The pseudo-left in Ireland, as with their peers internationally, represent a rightward moving layer of the upper middle class, heavily represented in the trade union bureaucracy, academia, the media and the state. Enriched through rising property and share prices, they view the class struggles developing in Ireland and internationally as a threat to their own material interests.
How they serve capitalism is underscored by the calculated support given to the prospect of a Sinn Féin government by disparate sections of big business.
The Financial Times (FT), mouthpiece of the City of London, hailed the result as an “historic achievement.” An editorial stated, “Ireland’s left-wing nationalists are no opportunistic upstarts, but as much part of the fabric of Irish history as Fianna Fáil and Fine Gael, the two traditional centre-right ruling parties.”

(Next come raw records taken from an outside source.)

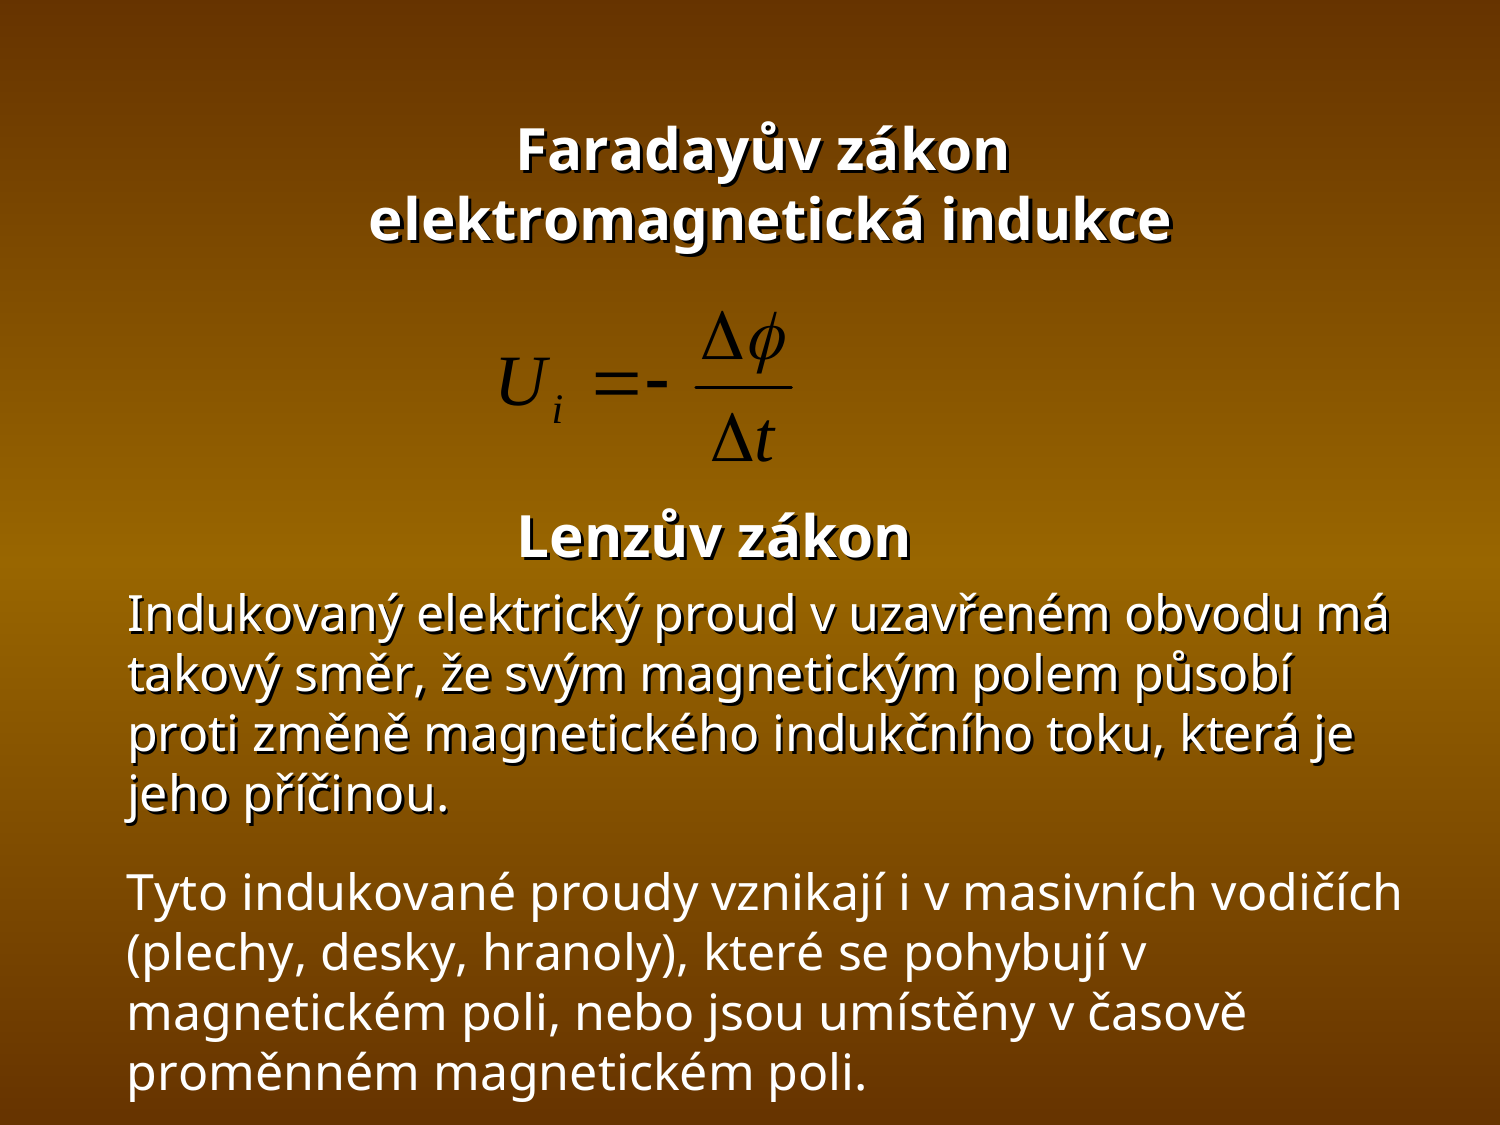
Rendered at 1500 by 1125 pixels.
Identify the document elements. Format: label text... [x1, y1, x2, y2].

text_box Faradayův zákon elektromagnetická indukce [354, 104, 1188, 261]
text_box Indukovaný elektrický proud v uzavřeném obvodu má takový směr, že svým magnetickým polem působí proti změně magnetického indukčního toku, která je jeho příčinou. [112, 574, 1430, 830]
text_box Tyto indukované proudy vznikají i v masivních vodičích (plechy, desky, hranoly), které se pohybují v magnetickém poli, nebo jsou umístěny v časově proměnném magnetickém poli. [112, 852, 1475, 1108]
chart [490, 290, 810, 478]
text_box Lenzův zákon [501, 491, 951, 574]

The problem was that “Ireland’s political system ... has had a muted left-right,” a problem which must now be resolved.
Following recent referenda on abortion and same-sex marriage, the FT concluded this “election could pull the party-political system, too, into the 21st century.”
The FT view Sinn Féin’s entry into government as a party capable of peddling a certain amount of “leftist populism” as vital for maintaining the stability of capitalism in Ireland.
Brian Hayes, a lobbyist for the Irish banking system and former Fine Gael finance minister and chief executive of Banking and Payments Federation Ireland, encouraged his financier peers to be “relaxed.” Hayes wrote of Sinn Féin, “If people were talking about radical change to investment policy and free movement of capital, that would be a worry. But I don’t think they are. I’m confident of a stable government.”
IBEC, the employers’ group, concurred. Business could “absolutely” work with Sinn Féin, said the group’s director Danny McCoy. “We have seen them in action in the North. Their instincts are not mad when it comes to business,” he said.
Johnny Ronan, a major player in building office space for transnational corporations, described Sinn Féin’s investment policies as “sensible stuff.” Facebook recently took out a 25-year lease on Ronan’s Fibonacci Square office development, described in the Irish Times as “the largest single office letting in the history of the State.” In addition to Facebook, Google and Amazon, LinkedIn and Salesforce are all establishing new campuses in Dublin on top of their existing operations. Google employs 8,000 in Dublin and is intending to recruit many more.
These ringing endorsements of Sinn Féin and McDonald come from those responsible for maintaining Ireland, and its capital Dublin, as a primary investment hub for the world’s largest tech and financial services companies at the direct expense of the working class.